(Items from a dataset)
━━━━━━━━━━━━━━━━

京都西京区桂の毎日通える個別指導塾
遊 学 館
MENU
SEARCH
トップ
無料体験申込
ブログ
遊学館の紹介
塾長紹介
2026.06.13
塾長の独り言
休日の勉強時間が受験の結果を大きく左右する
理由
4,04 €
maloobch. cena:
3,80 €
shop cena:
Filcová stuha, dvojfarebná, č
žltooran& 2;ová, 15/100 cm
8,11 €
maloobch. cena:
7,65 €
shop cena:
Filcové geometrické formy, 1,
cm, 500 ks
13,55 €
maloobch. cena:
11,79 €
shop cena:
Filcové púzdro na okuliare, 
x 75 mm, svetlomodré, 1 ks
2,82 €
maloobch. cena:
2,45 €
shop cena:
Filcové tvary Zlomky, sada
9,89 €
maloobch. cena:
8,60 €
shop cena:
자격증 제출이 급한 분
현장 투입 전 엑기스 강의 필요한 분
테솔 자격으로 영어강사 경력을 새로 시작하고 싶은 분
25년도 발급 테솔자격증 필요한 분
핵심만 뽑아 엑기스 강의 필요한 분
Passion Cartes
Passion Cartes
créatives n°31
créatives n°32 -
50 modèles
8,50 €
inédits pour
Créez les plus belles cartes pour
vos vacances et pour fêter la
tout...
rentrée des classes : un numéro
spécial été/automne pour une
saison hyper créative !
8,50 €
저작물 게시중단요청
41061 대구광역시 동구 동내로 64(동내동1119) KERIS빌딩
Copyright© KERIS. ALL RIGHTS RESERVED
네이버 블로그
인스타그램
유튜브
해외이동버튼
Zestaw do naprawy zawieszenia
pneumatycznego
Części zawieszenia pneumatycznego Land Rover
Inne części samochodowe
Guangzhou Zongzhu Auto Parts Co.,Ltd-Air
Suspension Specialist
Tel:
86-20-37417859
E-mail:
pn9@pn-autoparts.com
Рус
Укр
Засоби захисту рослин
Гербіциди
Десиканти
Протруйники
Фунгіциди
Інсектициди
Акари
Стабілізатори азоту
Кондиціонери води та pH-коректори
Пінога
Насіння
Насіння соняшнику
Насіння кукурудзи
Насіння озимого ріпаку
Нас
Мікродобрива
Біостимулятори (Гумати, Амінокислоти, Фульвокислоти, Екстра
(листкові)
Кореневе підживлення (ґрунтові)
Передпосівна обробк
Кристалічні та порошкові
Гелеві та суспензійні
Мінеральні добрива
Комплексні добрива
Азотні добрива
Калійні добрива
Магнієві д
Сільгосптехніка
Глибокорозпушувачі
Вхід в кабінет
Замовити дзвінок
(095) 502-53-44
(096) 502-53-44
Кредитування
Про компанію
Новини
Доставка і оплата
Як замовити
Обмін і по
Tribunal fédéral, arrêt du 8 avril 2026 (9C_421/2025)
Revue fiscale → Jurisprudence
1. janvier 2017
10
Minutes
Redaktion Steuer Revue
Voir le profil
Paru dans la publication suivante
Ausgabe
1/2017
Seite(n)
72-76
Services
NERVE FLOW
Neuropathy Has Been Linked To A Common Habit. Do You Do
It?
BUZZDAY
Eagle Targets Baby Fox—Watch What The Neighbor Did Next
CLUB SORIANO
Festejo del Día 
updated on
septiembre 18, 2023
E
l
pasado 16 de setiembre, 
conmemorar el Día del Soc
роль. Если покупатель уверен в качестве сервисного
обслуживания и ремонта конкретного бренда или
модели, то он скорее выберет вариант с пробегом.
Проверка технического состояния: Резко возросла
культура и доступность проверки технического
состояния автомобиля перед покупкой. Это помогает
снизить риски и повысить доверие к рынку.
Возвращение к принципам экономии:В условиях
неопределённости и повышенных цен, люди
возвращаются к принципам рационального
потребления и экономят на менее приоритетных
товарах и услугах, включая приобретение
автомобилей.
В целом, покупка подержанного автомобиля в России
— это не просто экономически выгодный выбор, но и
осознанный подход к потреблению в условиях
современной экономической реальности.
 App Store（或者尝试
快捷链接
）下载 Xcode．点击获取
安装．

━━━━━━━━━━━━━━━━

To do: Write out each record again, keeping every word as it is.

Task response:
京都西京区桂の毎日通える個別指導塾
遊 学 館
MENU
SEARCH
トップ
無料体験申込
ブログ
遊学館の紹介
塾長紹介
2026.06.13
塾長の独り言
休日の勉強時間が受験の結果を大きく左右する
理由
4,04 €
maloobch. cena:
3,80 €
shop cena:
Filcová stuha, dvojfarebná, č
žltooran& 2;ová, 15/100 cm
8,11 €
maloobch. cena:
7,65 €
shop cena:
Filcové geometrické formy, 1,
cm, 500 ks
13,55 €
maloobch. cena:
11,79 €
shop cena:
Filcové púzdro na okuliare, 
x 75 mm, svetlomodré, 1 ks
2,82 €
maloobch. cena:
2,45 €
shop cena:
Filcové tvary Zlomky, sada
9,89 €
maloobch. cena:
8,60 €
shop cena:
자격증 제출이 급한 분
현장 투입 전 엑기스 강의 필요한 분
테솔 자격으로 영어강사 경력을 새로 시작하고 싶은 분
25년도 발급 테솔자격증 필요한 분
핵심만 뽑아 엑기스 강의 필요한 분
Passion Cartes
Passion Cartes
créatives n°31
créatives n°32 -
50 modèles
8,50 €
inédits pour
Créez les plus belles cartes pour
vos vacances et pour fêter la
tout...
rentrée des classes : un numéro
spécial été/automne pour une
saison hyper créative !
8,50 €
저작물 게시중단요청
41061 대구광역시 동구 동내로 64(동내동1119) KERIS빌딩
Copyright© KERIS. ALL RIGHTS RESERVED
네이버 블로그
인스타그램
유튜브
해외이동버튼
Zestaw do naprawy zawieszenia
pneumatycznego
Części zawieszenia pneumatycznego Land Rover
Inne części samochodowe
Guangzhou Zongzhu Auto Parts Co.,Ltd-Air
Suspension Specialist
Tel:
86-20-37417859
E-mail:
pn9@pn-autoparts.com
Рус
Укр
Засоби захисту рослин
Гербіциди
Десиканти
Протруйники
Фунгіциди
Інсектициди
Акари
Стабілізатори азоту
Кондиціонери води та pH-коректори
Пінога
Насіння
Насіння соняшнику
Насіння кукурудзи
Насіння озимого ріпаку
Нас
Мікродобрива
Біостимулятори (Гумати, Амінокислоти, Фульвокислоти, Екстра
(листкові)
Кореневе підживлення (ґрунтові)
Передпосівна обробк
Кристалічні та порошкові
Гелеві та суспензійні
Мінеральні добрива
Комплексні добрива
Азотні добрива
Калійні добрива
Магнієві д
Сільгосптехніка
Глибокорозпушувачі
Вхід в кабінет
Замовити дзвінок
(095) 502-53-44
(096) 502-53-44
Кредитування
Про компанію
Новини
Доставка і оплата
Як замовити
Обмін і по
Tribunal fédéral, arrêt du 8 avril 2026 (9C_421/2025)
Revue fiscale → Jurisprudence
1. janvier 2017
10
Minutes
Redaktion Steuer Revue
Voir le profil
Paru dans la publication suivante
Ausgabe
1/2017
Seite(n)
72-76
Services
NERVE FLOW
Neuropathy Has Been Linked To A Common Habit. Do You Do
It?
BUZZDAY
Eagle Targets Baby Fox—Watch What The Neighbor Did Next
CLUB SORIANO
Festejo del Día 
updated on
septiembre 18, 2023
E
l
pasado 16 de setiembre, 
conmemorar el Día del Soc
роль. Если покупатель уверен в качестве сервисного
обслуживания и ремонта конкретного бренда или
модели, то он скорее выберет вариант с пробегом.
Проверка технического состояния: Резко возросла
культура и доступность проверки технического
состояния автомобиля перед покупкой. Это помогает
снизить риски и повысить доверие к рынку.
Возвращение к принципам экономии:В условиях
неопределённости и повышенных цен, люди
возвращаются к принципам рационального
потребления и экономят на менее приоритетных
товарах и услугах, включая приобретение
автомобилей.
В целом, покупка подержанного автомобиля в России
— это не просто экономически выгодный выбор, но и
осознанный подход к потреблению в условиях
современной экономической реальности.
 App Store（或者尝试
快捷链接
）下载 Xcode．点击获取
安装．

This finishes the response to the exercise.